For a) i have the following incomplete derivation:

Be $a_1$...$a_n$ an orthonormal basis of W and be $b_1$...$b_n$ an orthonormal basis of $W^\bot$.
Therefore $\Phi$ is defined as $\Phi: a_i \mapsto a_i, b_i \mapsto -b_j$ with 1$\le$i$\le$n and 1$\le$j$\le$n. We can see that $a_i$ and $b_i$ are eigenvectors of $\Phi$.
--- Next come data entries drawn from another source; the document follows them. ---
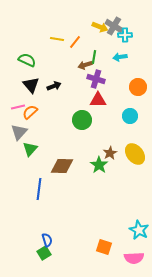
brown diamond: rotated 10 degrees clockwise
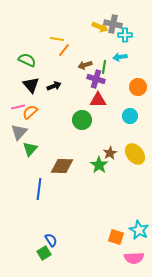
gray cross: moved 1 px left, 2 px up; rotated 18 degrees counterclockwise
orange line: moved 11 px left, 8 px down
green line: moved 10 px right, 10 px down
blue semicircle: moved 4 px right; rotated 16 degrees counterclockwise
orange square: moved 12 px right, 10 px up
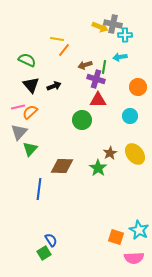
green star: moved 1 px left, 3 px down
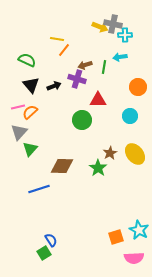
purple cross: moved 19 px left
blue line: rotated 65 degrees clockwise
orange square: rotated 35 degrees counterclockwise
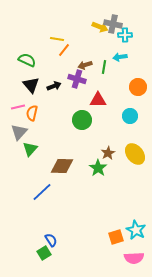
orange semicircle: moved 2 px right, 1 px down; rotated 35 degrees counterclockwise
brown star: moved 2 px left
blue line: moved 3 px right, 3 px down; rotated 25 degrees counterclockwise
cyan star: moved 3 px left
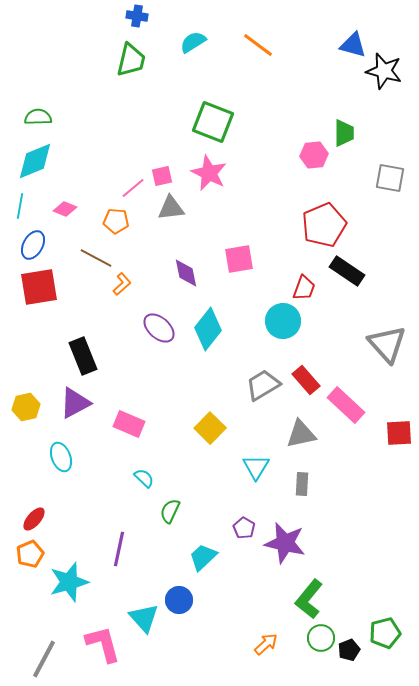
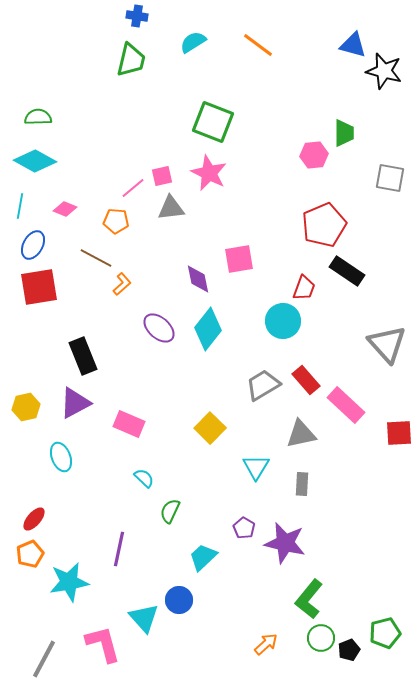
cyan diamond at (35, 161): rotated 51 degrees clockwise
purple diamond at (186, 273): moved 12 px right, 6 px down
cyan star at (69, 582): rotated 6 degrees clockwise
And now I'm stuck. I'm sure, i saw somewhere an prove with this derivation. But i don't remember. Is this even a good starting point or a dead end?
Well, I'm not very good at mathematical prooves.
But maybe someone can help me with the next step or someone have an other idea to proove this.
Thanks in advance.

 

[RUber]

I am somewhat unfamiliar with your notation.
Could you please provide a bit more detail about what is meant by:
$\Phi |_\omega, d_\omega, D_{BB}, D_{BS}, \text{ and } D_{SS}$

One thing I notice right off is you define two n-dimensional basis sets -- one spanning W and the other spanning Wperp. With n vectors, you should span both spaces, or all of V.
Let $\{ a_i\}_{i=1}^n$ be a basis set for V, ordered in such a way that $\exists k,$ such that $\{ a_i\}_{i=1}^k$ is a basis set for $W$ and $\{ a_i\}_{i=k+1}^n$ is a basis set for $W^\perp$.

 

[Doradus]

$\Phi |_W$ is the same as $\Phi(W)$
$id_W$ is the identity funktion $\Phi(w)=w$
$D_{BB}$ Matrix with basis B
$D_{SS}$ Matrix with basis S
$D_{BS}$ I am not sure. :-)

Well, because I'm not sure, what $D_{BS}$ means, i think c) is not that important. I'm more interested in a) and b).

 

[RUber]

I see. thanks for the explanation.
For the first one, assume there are two linear maps then show that they must be equal. Because a linear map can be uniquely defined by its matrix representation, showing that the matrix representation must be the same should work.
$D_{BB}$ is a matrix that takes an input from basis B and gives an output in basis B.
$D_{SS}$ is a matrix that takes an input from basis S and gives an output in basis S.
Then, $D_{BS}$ should be a matrix that takes an input from basis B and gives an output in basis S.

Look at a simple example, Let $V = \mathbb{R}^3$, then $S = \{ \hat x, \hat y, \hat z\}$, $W$ is the xy-plane. $W^\perp$ is span of $\hat z$.
The matrix representation of $[\Phi ]_{SS} = \begin{bmatrix} 1 & 0 & 0 \\ 0 & 1 & 0 \\ 0 & 0 & -1 \end{bmatrix}$
In your question 2, you are asked to give the matrix representation in the eigenbasis B...which should be pretty similar.